Time: 2pm, Wed. March 3rd
Reception to follow
Where: Davis Auditorium, Schapiro Engineering Research Building
(For directions see http://www.cs.columbia.edu/resources/directions)

Statistical Models of Language
Michael Collins
Department of Computer Science, Massachusetts Institute of Technology

A vast amount of text and speech data is now available in electronic
form, making methods that recover structure in this data increasingly
important. In this talk I'll describe work on machine learning
approaches for the analysis of natural language. The central question
addressed in the talk will be the following: how can we design
statistical models, and associated learning algorithms, that operate
over rich linguistic representations?

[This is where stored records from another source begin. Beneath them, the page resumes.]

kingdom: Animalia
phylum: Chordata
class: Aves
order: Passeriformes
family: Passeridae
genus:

As examples of work in this area,
I will describe models for syntax (parsing), semantics (mapping
sentences to underlying representations of their meaning) and machine
translation. While the focus of this talk will be on language, many of
the techniques I will describe are applicable to machine learning
problems in other fields, for example speech recognition, computer
vision, and computational biology.

Bio:
Michael Collins is an associate professor of computer science at MIT.
His research is focused on topics including statistical parsing,
structured prediction problems in machine learning, and applications
including machine translation, dialog systems, and speech recognition.
His awards include a Sloan fellowship, an NSF career award, and best
paper awards at EMNLP (2002 and 2004), UAI (2004 and 2005), and CoNLL 2008.